Crece la irritación contra los llamados “eco-pijos urbanos”. Cuando no es por una cosa es por otra: que si van a prohibir comer carne, que ya no nos dejan entrar en la ciudad con nuestro coche, que si van a prohibir la caza y los toros, que ya no se puede dar una batida para matar lobos, etc. En un sentido más general, el personal está cada vez más mosqueado con ciertas medidas de lucha contra el cambio climático, como la equiparación fiscal del gasóleo y la gasolina, que encarecería rellenar el depósito de los coches diésel.
Todo esto –las zonas urbanas de bajas emisiones, las restricciones publicitarias para los alimentos ultraprocesados, la bicicleta eléctrica, los alimentos ecológicos, etc.–, se ven por algunos como intrusiones de una cultura modernosa y extranjera que amenaza la existencia de nuestro modo de vida y de nuestras costumbres ancestrales.
Y es que ahora consideramos normal, aceptable y ajustado al orden cósmico cosas como la comida chatarra, los atascos de tráfico, la contaminación, el ruido, las montañas de basura plástica o los edificios de paredes de papel. Hemos olvidado que el aire no tiene que estar contaminado, ni la ciudad ser tan ruidosa, ni la comida plastificada. También se han perdido saberes como cocinar, hacer pequeñas reparaciones, tunear la ropa, incluso caminar o montar en bicicleta.

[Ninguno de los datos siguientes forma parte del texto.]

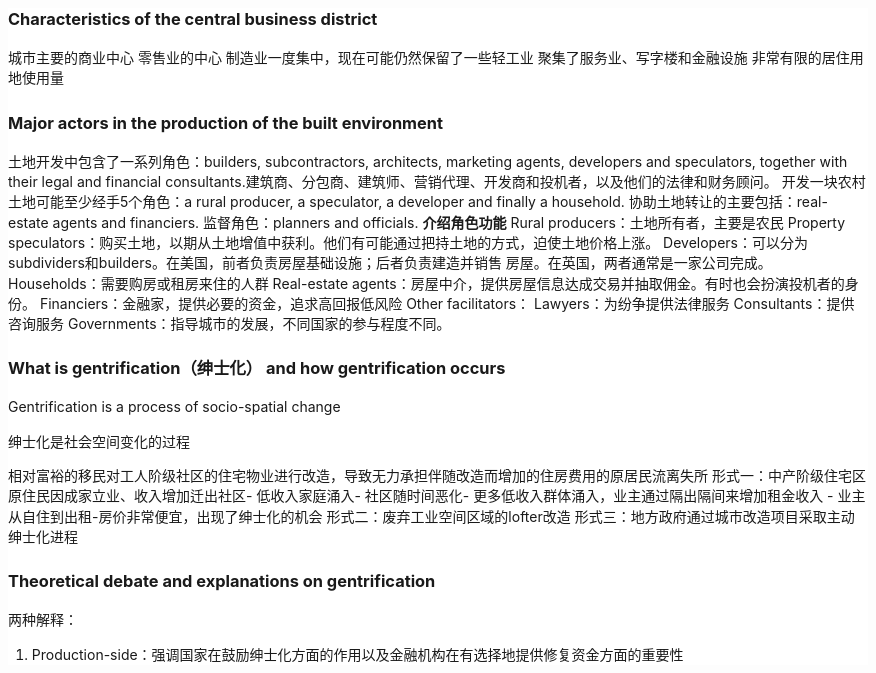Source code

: 

### Characteristics of the central business district

城市主要的商业中⼼
零售业的中⼼
制造业⼀度集中，现在可能仍然保留了⼀些轻⼯业
聚集了服务业、写字楼和⾦融设施
⾮常有限的居住⽤地使⽤量



### Major actors in the production of the built environment

⼟地开发中包含了⼀系列⻆⾊：builders, subcontractors, architects, marketing agents, developers and
speculators, together with their legal and financial consultants.建筑商、分包商、建筑师、营销代理、开发商和投机者，以及他们的法律和财务顾问。
开发⼀块农村⼟地可能⾄少经⼿5个⻆⾊：a rural producer, a speculator, a developer and finally a
household.
协助⼟地转让的主要包括：real-estate agents and financiers.
监督⻆⾊：planners and officials.
**介绍⻆⾊功能**
Rural producers：⼟地所有者，主要是农⺠
Property speculators：购买⼟地，以期从⼟地增值中获利。他们有可能通过把持⼟地的⽅式，迫使⼟地价格上涨。
Developers：可以分为subdividers和builders。在美国，前者负责房屋基础设施；后者负责建造并销售
房屋。在英国，两者通常是⼀家公司完成。
Households：需要购房或租房来住的⼈群
Real-estate agents：房屋中介，提供房屋信息达成交易并抽取佣⾦。有时也会扮演投机者的身份。
Financiers：⾦融家，提供必要的资⾦，追求⾼回报低⻛险
Other facilitators：
Lawyers：为纷争提供法律服务
Consultants：提供咨询服务
Governments：指导城市的发展，不同国家的参与程度不同。



### What is gentrification（绅士化） and how gentrification occurs

Gentrification is a process of socio-spatial change

绅士化是社会空间变化的过程

相对富裕的移⺠对⼯⼈阶级社区的住宅物业进⾏改造，导致⽆⼒承担伴随改造⽽增加的住房费⽤的原居⺠流离失所
形式⼀：中产阶级住宅区
原住⺠因成家⽴业、收⼊增加迁出社区- 低收⼊家庭涌⼊- 社区随时间恶化- 更多低收⼊群体涌⼊，业主通过隔出隔间来增加租⾦收⼊ - 业主从⾃住到出租-房价⾮常便宜，出现了绅士化的机会
形式⼆：废弃⼯业空间区域的lofter改造
形式三：地⽅政府通过城市改造项⽬采取主动绅⼠化进程



### Theoretical debate and explanations on gentrification

两种解释： 

1. Production-side：强调国家在⿎励绅⼠化⽅⾯的作⽤以及⾦融机构在有选择地提供修复资⾦⽅⾯的重要性
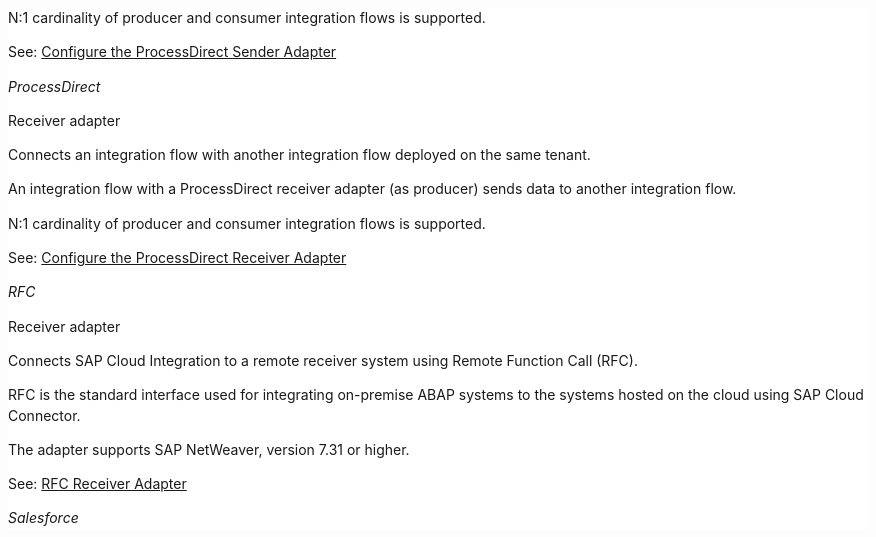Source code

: N:1 cardinality of producer and consumer integration flows is supported.

See: [Configure the ProcessDirect Sender Adapter](../Development/configure-the-processdirect-sender-adapter-e340d4c.md)



</td>
</tr>
<tr>
<td valign="top">

*ProcessDirect*

Receiver adapter



</td>
<td valign="top">

Connects an integration flow with another integration flow deployed on the same tenant.

An integration flow with a ProcessDirect receiver adapter \(as producer\) sends data to another integration flow.

N:1 cardinality of producer and consumer integration flows is supported.

See: [Configure the ProcessDirect Receiver Adapter](../Development/configure-the-processdirect-receiver-adapter-5b7327d.md)



</td>
</tr>
<tr>
<td valign="top">

*RFC*

Receiver adapter



</td>
<td valign="top">

Connects SAP Cloud Integration to a remote receiver system using Remote Function Call \(RFC\).

RFC is the standard interface used for integrating on-premise ABAP systems to the systems hosted on the cloud using SAP Cloud Connector.

The adapter supports SAP NetWeaver, version 7.31 or higher.

See: [RFC Receiver Adapter](../Development/rfc-receiver-adapter-5c76048.md)



</td>
</tr>
<tr>
<td valign="top">

*Salesforce*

Claro que no se trata de volver a la penuria de épocas pasadas. Por poner solo dos ejemplos, el racionamiento de alimentos se acabó en 1952 y muchos hogares no tenían agua caliente en 1970. Ahora mismo se nos hace difícil pensar en una vida sin lavadora ni frigorífico, pero esa no es la idea.
Se trata de retornar al futuro, popularizando elementos sostenibles cotidianos tan útiles como el flexitarianismo, los edificios de consumo casi nulo, el SDDR (Sistema de Depósito, Devolución y Retorno de envases), el metro ligero o la slow fashion. Es decir, la cocina de la abuela (o más bien de los nietos), los edificios bien aislados, devolver el casco, el tranvía y la ropa de segunda mano.

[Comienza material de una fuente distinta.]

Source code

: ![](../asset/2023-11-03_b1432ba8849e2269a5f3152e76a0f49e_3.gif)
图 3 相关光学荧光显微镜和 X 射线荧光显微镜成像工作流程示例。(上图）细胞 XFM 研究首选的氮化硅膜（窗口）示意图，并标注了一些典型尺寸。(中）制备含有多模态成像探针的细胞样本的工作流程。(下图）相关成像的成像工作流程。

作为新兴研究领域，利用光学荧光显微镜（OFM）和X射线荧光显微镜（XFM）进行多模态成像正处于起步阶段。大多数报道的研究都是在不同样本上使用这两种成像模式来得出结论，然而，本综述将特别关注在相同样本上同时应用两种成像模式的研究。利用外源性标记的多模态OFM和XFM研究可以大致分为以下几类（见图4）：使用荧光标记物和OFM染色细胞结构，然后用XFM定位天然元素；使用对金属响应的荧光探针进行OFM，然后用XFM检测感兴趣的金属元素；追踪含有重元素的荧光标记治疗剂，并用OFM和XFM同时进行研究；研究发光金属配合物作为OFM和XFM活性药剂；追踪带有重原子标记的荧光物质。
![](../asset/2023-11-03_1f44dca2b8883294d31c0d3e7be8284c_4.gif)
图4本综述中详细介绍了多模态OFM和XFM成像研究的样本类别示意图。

Desde luego no se trata de pijo-progresismos urbanos. Más bien se trata de lo contrario: elementos de nuestra cultura tradicional que están revelando su gran utilidad para mejorar nuestra vida y hacerla más sostenible.
Ahora mismo el 70 % de la población española vive en Grandes Áreas Urbanas, definidas como aquellas que cuentan con al menos un municipio de más de 50.000 habitantes. Lejos de ser una minoría de urbanitas enfrentados a la masa del país, son la mayoría. Y están buscando soluciones y las están encontrando (al menos en parte) en saberes que se han puesto en práctica toda la vida, que se han perdido y que necesitamos recuperar.